David Dedek: To był zdecydowanie najgorszy mecz w naszym wykonaniu w tym sezonie. Największym naszym atutem jest zespołowość, a tego w piątkowym meczu nie było. Nie można wygrać meczu, kiedy gra się zbyt indywidualnie po obu stronach parkietu.
A.J. Walton grał zbyt samolubnie?
- Nie zwalałbym winy na Waltona, ponieważ zespołowość nie bierze się z gry jednego zawodnika. Może po prostu nie byliśmy w stanie udźwignąć tej presji związanej z meczem derbowym i nie ma co ukrywać, że z tym mamy największy problem na tę chwilę.
Zawodnicy przed tym spotkaniem byli zbyt spięci?
- Trzeba zdać sobie sprawę z tego, że my nie jesteśmy faworytem w żadnym spotkaniu. To nam pomaga, ale w zespole mamy sporo młodych zawodników i oni może nie są gotowi do takich spotkań. Zbieramy doświadczenie, które zaprocentuje w przyszłości.
Co się dzieje z Filipem Matczakiem?
- To młody zawodnik i jego forma bardzo często przypomina sinusoidę. W tej chwili wpadł w nieco w dołek, ale musi z tego wyjść. Filip w ostatnich meczach faktycznie dostaje mnie szans, ale wierzę, że w kolejnych pokaże na co go stać.
To chwilowy spadek jego formy?
- Myślę, że tak.
Drużynie jest potrzebny nowy środkowy?
- Nie ma co ukrywać, że przydałby się nam nowy zawodnik podkoszowy.
Jest trener zadowolony z bilansu po pierwszej części sezonu zasadniczego?
- Przed sezonem nikt nie spodziewał się tego, że będziemy mieli tyle zwycięstw.

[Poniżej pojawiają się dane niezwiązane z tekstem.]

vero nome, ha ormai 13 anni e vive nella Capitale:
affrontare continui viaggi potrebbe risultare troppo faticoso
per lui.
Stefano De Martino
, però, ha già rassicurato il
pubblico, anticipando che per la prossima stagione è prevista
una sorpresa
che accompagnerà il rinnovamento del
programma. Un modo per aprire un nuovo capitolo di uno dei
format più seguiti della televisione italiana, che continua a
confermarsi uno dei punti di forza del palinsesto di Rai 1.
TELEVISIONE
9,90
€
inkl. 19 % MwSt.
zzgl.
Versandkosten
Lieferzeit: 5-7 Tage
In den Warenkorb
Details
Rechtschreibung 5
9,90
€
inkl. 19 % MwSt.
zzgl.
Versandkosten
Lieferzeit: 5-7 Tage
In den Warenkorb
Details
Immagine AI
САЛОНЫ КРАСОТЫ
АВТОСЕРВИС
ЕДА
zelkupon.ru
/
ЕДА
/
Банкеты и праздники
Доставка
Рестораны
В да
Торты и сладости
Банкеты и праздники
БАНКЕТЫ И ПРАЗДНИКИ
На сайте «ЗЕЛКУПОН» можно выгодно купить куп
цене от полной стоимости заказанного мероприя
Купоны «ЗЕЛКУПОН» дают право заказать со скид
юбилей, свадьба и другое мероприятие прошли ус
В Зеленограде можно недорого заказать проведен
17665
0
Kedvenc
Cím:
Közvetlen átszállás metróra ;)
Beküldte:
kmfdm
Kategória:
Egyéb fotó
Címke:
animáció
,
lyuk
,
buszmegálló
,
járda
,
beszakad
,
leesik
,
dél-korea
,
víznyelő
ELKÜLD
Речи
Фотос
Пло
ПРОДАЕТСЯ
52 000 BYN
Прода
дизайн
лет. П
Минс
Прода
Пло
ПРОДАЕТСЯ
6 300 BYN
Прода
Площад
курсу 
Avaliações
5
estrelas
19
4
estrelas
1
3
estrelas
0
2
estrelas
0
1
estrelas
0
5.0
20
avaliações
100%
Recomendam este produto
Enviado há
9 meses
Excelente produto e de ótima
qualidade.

Wziąłbym taki wynik w ciemno na początku rozgrywek. Jestem zadowolony z gry oraz zawodników. Wierzę, że w drugiej rundzie będzie jeszcze lepiej.
W tej pierwszej rundzie byliście blisko odniesienia kolejnych zwycięstw.
- Każdy mecz ma swoją historię. Było parę spotkań, w których byliśmy naprawdę blisko, ale cieszy mnie to, że idziemy w dobrą stronę. Wierzę, że jeszcze poprawy tę grę.